After reciting a poem she’d written in second grade, Paterson joked that she knows her writing “has improved” since then, ascribing it to the act of reading. “Reading turned me into a writer,” she said. “More importantly, it has enriched and challenged my life.” She recalled a friend reading aloud to her from Cry the Beloved Country when she was 16, and how, one night, “the book came alive for her,” as she related how Alan Paton’s 1948 novel exploring the racial divisions in South Africa made her realize the “sins of my people” in the American South during the Jim Crow era. “I know my life changed that night—and it was because of a book,” she declared.

It was a sentiment shared by master of ceremonies Julianne Moore, film actor and author of Freckleface Strawberry: Best Friends Forever. “I never imagined I’d be a master of ceremonies, or a children’s book author—or an actor, for that matter,” she said, recalling being taught to read at age five and spending much of her youth devouring books. “I read voraciously, indiscriminately,” she said. “Reading soothed me, encouraged me, excited me.” Moore praised booksellers for knowing that “there’s a universe inside a book.”

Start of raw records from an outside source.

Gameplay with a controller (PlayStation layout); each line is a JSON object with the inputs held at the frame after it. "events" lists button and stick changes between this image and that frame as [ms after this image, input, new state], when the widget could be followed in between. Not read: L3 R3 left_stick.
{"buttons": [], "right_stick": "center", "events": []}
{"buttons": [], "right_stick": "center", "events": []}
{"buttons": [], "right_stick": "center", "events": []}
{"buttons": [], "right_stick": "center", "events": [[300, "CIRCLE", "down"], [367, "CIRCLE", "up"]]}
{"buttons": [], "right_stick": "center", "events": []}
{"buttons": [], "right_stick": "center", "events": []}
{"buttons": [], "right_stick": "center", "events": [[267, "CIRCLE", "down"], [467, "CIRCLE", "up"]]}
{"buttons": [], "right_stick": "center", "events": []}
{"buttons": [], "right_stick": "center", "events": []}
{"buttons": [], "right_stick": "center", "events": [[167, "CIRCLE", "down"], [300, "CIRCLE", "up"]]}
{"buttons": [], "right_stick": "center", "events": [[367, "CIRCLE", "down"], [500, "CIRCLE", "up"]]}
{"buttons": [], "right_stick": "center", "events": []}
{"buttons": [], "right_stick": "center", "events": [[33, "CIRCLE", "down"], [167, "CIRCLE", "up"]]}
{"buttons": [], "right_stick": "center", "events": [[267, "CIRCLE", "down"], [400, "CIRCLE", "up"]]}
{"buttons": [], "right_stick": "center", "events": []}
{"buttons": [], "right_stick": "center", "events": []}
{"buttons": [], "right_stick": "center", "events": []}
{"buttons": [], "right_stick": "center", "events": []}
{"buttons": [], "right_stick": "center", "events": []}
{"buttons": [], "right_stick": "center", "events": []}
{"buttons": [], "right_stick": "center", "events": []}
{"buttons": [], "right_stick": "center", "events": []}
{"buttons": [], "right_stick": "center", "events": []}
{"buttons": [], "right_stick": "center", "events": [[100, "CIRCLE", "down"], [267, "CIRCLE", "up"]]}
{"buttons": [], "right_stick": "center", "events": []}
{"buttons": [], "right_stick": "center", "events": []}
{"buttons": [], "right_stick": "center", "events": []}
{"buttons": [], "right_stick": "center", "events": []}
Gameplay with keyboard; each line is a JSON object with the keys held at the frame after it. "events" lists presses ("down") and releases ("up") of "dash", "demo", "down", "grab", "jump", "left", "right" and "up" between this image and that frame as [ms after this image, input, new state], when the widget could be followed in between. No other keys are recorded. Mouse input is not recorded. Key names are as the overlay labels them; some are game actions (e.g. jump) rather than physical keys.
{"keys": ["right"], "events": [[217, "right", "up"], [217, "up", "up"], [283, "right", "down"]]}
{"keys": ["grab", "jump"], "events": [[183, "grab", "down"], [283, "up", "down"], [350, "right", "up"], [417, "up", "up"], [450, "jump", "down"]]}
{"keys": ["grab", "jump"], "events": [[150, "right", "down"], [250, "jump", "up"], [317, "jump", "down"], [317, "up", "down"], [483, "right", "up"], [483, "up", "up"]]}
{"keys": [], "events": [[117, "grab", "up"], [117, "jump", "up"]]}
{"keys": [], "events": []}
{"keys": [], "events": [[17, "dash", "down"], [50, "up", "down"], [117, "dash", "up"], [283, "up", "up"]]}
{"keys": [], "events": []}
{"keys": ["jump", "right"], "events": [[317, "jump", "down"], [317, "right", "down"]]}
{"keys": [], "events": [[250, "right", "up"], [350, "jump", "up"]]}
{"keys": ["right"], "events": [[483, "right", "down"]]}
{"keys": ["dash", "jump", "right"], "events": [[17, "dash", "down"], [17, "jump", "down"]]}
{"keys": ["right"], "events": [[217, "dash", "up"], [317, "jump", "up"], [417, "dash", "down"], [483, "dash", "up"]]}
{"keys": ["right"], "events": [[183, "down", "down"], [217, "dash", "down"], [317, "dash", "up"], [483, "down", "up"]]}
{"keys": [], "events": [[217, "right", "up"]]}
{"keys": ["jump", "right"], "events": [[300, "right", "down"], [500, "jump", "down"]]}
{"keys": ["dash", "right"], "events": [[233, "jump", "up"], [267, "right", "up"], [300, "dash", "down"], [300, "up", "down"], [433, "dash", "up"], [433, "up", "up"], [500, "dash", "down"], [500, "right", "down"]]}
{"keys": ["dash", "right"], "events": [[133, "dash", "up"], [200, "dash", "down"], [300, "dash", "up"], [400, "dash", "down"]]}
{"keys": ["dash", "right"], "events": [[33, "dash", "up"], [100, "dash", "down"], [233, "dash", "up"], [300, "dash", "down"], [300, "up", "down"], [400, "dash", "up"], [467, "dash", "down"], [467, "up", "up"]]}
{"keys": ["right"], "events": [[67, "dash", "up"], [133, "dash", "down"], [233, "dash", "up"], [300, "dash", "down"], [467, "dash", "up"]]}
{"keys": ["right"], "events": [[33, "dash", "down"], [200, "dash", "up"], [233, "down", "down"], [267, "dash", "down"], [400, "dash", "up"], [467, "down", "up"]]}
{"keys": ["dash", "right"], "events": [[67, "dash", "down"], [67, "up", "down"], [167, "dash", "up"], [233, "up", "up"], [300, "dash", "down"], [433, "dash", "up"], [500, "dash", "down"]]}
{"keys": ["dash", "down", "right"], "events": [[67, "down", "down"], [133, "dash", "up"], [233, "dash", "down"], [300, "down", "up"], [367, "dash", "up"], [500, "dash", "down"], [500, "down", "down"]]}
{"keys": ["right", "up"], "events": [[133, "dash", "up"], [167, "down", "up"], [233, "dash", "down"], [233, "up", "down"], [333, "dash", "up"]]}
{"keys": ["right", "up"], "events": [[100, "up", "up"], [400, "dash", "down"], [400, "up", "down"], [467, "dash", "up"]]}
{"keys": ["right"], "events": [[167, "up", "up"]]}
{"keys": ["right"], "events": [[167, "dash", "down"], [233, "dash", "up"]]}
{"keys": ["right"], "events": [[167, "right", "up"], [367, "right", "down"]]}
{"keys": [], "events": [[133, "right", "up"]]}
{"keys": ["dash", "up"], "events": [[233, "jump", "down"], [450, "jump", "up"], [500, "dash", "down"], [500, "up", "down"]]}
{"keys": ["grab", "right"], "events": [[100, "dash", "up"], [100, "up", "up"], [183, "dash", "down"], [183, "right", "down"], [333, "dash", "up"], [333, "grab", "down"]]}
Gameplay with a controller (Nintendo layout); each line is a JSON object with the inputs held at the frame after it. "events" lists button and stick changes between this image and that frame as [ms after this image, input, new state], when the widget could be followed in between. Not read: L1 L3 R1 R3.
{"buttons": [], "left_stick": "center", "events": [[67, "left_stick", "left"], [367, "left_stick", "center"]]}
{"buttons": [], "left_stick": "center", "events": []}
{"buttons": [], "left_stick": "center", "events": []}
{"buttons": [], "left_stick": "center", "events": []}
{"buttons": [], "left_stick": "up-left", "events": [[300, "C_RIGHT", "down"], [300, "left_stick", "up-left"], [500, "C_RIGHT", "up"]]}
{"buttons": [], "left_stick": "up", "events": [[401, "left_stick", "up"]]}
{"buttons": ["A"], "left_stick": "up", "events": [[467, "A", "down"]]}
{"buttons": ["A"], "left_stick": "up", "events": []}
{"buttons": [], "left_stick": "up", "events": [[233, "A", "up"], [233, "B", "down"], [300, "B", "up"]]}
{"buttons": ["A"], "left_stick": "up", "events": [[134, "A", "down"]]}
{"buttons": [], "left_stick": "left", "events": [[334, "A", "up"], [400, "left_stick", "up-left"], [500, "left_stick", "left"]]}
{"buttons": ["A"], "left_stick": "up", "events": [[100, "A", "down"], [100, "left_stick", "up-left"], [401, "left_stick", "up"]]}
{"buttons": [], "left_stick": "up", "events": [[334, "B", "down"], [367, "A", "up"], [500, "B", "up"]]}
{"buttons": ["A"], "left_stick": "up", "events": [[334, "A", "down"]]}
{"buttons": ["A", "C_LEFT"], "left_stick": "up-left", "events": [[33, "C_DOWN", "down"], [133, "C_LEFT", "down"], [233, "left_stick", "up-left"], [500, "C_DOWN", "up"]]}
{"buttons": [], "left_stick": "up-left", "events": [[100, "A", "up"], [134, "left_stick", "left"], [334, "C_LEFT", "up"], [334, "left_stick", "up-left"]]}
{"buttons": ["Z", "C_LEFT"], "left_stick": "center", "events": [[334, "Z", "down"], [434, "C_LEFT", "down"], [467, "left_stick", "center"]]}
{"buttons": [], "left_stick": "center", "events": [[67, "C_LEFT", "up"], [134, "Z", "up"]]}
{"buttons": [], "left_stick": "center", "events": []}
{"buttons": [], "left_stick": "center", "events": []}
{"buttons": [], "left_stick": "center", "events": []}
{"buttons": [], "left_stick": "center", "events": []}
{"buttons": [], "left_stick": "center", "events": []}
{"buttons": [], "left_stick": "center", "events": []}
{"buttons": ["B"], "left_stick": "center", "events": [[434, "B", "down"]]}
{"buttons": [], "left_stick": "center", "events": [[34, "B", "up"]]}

Following Moore, Caldecott Medal winner Brian Selznick, who spent three years working at Eeyore’s Books for Children in Manhattan before publishing his first novel, declared, “I consider myself a bookseller first, a writer/illustrator second. It’s nice to be speaking to my people.” Describing his research into deaf culture as he wove together the stories of a girl and a boy living 50 years apart in Wonderstruck, Selznick called the deaf “the people of the eye,” as he explained the thought processes behind his latest book. “I wanted to tell different stories, one with words, one with pictures.” Wonderstruck, with its climactic scenes taking place at the American Museum of Natural History, “is filled with references to the classic novel, From the Mixed Up Files of Mrs. Basil E. Frankweiler. “I hope you find all of them,” he said.

Sarah Dessen, whose work Moore praised as “YA fiction at its best,” recalled how she unexpectedly “stumbled” into writing for teens more than a decade ago, when YA was regarded as less worthy of attention by serious writers. “There was no Twilight, there was no Harry Potter,” the author of What Happened to Goodbye explained. “There’s a secret about YA literature that we all know: it’s not ‘other,’ it’s better,” she insisted. “When writing for teens, you are connecting with them at the beginning of their reading lives,” she added. “They’re not yet jaded.”

Promoting both his picture book, Little White Rabbit, and his middle-grade novel, Junonia, Kevin Henkes underscored the importance of reading by defending picture books as something that “all children should experience.” Referring to the current debate in the media about the possible decline in the popularity of picture books, Henkes declared that he hoped that this was not the case, because if it was, it is “foolish and shortsighted, motivated by the trend of putting test scores above all else.”

Henkes succinctly summed up the morning’s themes at the end of his presentation, with the words: “In life there are so many things to wonder about. You don’t have to wonder about books. We love them, we need them, and we know it.”